§ **SELECTED EXTRACT**
--------------------------------

Handsets Moto’s Only Disappointment: Why Zander Is Leaving

So Ed Zander is out of the top spot at Motorola (NYSE: MOT) after resisting pressure to leave for most of the past year … Surprisingly, Bloomberg reports that Zander said he started talking to the board about a leadership change earlier this year but large shareholders such as Carl Icahn played no role in the decision. Icahn led a pretty serious effort to get Motorola’s board to fire Zander and attempted to get a seat on the board himself, but failed. This was followed a few months later by a less-threatening campaign promoted via YouTube.

--------------------------------

§ **DATA EXCERPTS**
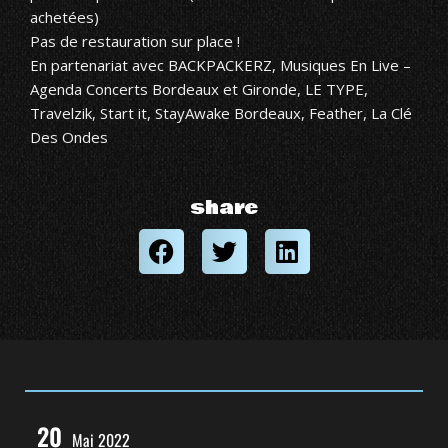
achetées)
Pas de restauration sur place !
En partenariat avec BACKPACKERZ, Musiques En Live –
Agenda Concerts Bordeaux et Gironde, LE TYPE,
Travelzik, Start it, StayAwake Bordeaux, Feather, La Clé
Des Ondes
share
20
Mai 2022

--------------------------------

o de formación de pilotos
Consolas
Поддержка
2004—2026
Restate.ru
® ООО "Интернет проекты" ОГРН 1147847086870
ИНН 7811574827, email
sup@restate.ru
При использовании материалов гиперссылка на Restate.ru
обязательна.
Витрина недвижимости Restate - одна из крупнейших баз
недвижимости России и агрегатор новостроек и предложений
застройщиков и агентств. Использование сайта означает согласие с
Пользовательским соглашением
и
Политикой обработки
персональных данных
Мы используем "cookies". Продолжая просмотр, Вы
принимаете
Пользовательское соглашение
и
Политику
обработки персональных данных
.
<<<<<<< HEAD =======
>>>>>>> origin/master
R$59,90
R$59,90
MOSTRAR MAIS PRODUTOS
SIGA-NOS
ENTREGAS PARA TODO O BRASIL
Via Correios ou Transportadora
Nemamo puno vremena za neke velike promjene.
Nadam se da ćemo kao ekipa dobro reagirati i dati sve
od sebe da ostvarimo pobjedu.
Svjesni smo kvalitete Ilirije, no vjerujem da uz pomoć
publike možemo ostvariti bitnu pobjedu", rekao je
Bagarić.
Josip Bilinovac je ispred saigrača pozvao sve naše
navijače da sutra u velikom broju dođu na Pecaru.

--------------------------------

§ **WHAT THE EXERCISE ASKS**
Return the part of the article on Zander leaving Motorola between "So Ed Zander" and "promoted via YouTube.", inclusive, word for word. The listing isn't needed for this.

§ **TASK RESULT**
So Ed Zander is out of the top spot at Motorola (NYSE: MOT) after resisting pressure to leave for most of the past year … Surprisingly, Bloomberg reports that Zander said he started talking to the board about a leadership change earlier this year but large shareholders such as Carl Icahn played no role in the decision. Icahn led a pretty serious effort to get Motorola’s board to fire Zander and attempted to get a seat on the board himself, but failed. This was followed a few months later by a less-threatening campaign promoted via YouTube.